DOCUMENT SEGMENT |

Continuity and diverging sequences

Hint: Suppose for some $S$, there does not exist a sequence $(x_n)$ such that $\lim x_n = \infty$ and $\lim f(x_n+S) - f(x_n) = 0$, and let $g(x) = f(x + S) - f(x)$. Then, we must have that $g$ is bounded away from $0$ for $x$ sufficiently large, say, greater than $x_0$. (Why?) What does this tell us about the sequence $(f(x_0), f(x_0+S), f(x_0 + 2S), \cdots)$?

You can easily draw functions which are bounded, not periodic and that have no limit at infinity. And even if your function were periodic, the exercise would not be simpler if $S$ has nothing to do with the period of your function. So your division of the problem is not very useful.

The real number $S$ that is given can be seen as a jump. You have to compare the values of your function evaluated at two points separated by this jump. And you want to show that it can be very small.

RECORDS SHOWN |
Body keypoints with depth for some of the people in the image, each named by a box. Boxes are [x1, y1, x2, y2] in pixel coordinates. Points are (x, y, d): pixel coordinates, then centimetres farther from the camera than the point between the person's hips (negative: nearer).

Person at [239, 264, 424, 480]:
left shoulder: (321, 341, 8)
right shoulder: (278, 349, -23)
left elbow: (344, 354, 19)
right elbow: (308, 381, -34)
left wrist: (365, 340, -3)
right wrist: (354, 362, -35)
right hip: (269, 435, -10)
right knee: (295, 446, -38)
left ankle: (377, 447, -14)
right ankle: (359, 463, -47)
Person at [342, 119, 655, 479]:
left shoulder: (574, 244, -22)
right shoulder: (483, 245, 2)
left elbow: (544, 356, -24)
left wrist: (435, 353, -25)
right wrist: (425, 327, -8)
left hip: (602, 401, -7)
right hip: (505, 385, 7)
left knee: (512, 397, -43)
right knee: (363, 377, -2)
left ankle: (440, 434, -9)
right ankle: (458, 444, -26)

...

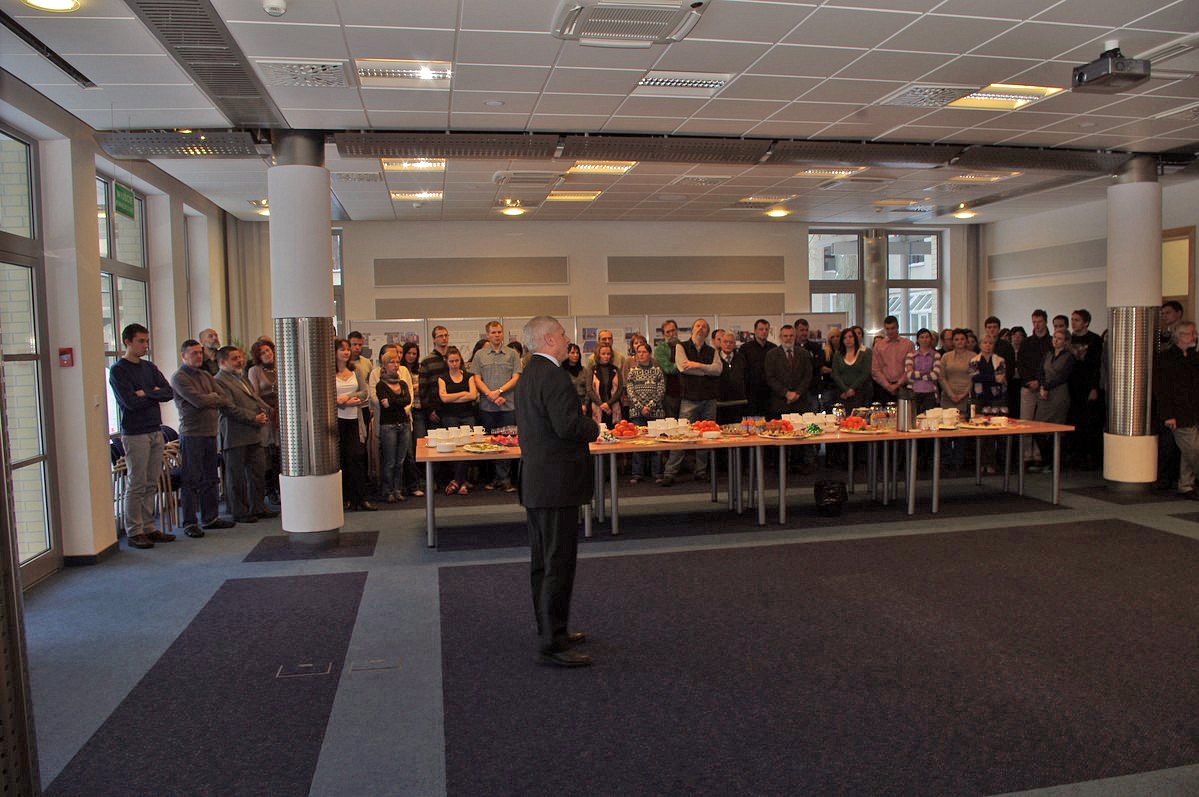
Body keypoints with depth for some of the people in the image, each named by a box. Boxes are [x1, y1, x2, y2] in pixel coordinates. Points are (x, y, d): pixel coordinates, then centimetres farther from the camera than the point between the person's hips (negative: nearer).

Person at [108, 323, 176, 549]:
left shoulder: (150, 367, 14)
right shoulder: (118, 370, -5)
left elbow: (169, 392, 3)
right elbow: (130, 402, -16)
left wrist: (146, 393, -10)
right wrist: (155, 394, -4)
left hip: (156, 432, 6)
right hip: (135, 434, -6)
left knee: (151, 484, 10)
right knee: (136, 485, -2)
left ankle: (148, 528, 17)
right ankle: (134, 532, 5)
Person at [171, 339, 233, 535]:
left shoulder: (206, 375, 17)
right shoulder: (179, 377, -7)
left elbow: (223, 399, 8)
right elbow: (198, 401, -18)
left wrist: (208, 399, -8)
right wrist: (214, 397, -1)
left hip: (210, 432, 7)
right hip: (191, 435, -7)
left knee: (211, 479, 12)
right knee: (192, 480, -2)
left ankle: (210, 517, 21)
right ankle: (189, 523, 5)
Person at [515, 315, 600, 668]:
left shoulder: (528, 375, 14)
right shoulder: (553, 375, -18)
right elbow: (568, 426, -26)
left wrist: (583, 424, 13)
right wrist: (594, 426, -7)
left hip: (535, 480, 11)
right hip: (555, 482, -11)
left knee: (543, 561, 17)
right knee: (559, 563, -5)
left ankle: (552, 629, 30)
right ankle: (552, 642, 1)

DIRECTIONS |
1/ Say whether each statement agrees with the thread on continuity and diverging sequences, answering yes or no and quoting the deciding words. (a) The hint defines g(x) as f(x+S) minus f(x). (b) A bounded function with no limit at infinity must be periodic. (c) The real number S can be viewed as a jump.
2/ Write out the stretch of the thread on continuity and diverging sequences from "Hint: Suppose for" through "be very small.".

ANSWERS GIVEN |
1/
(a) Yes: "let $g(x) = f(x + S) - f(x)$"
(b) No: "You can easily draw functions which are bounded, not periodic and that have no limit at infinity."
(c) Yes: "The real number $S$ that is given can be seen as a jump."

2/
Hint: Suppose for some $S$, there does not exist a sequence $(x_n)$ such that $\lim x_n = \infty$ and $\lim f(x_n+S) - f(x_n) = 0$, and let $g(x) = f(x + S) - f(x)$. Then, we must have that $g$ is bounded away from $0$ for $x$ sufficiently large, say, greater than $x_0$. (Why?) What does this tell us about the sequence $(f(x_0), f(x_0+S), f(x_0 + 2S), \cdots)$?

You can easily draw functions which are bounded, not periodic and that have no limit at infinity. And even if your function were periodic, the exercise would not be simpler if $S$ has nothing to do with the period of your function. So your division of the problem is not very useful.

The real number $S$ that is given can be seen as a jump. You have to compare the values of your function evaluated at two points separated by this jump. And you want to show that it can be very small.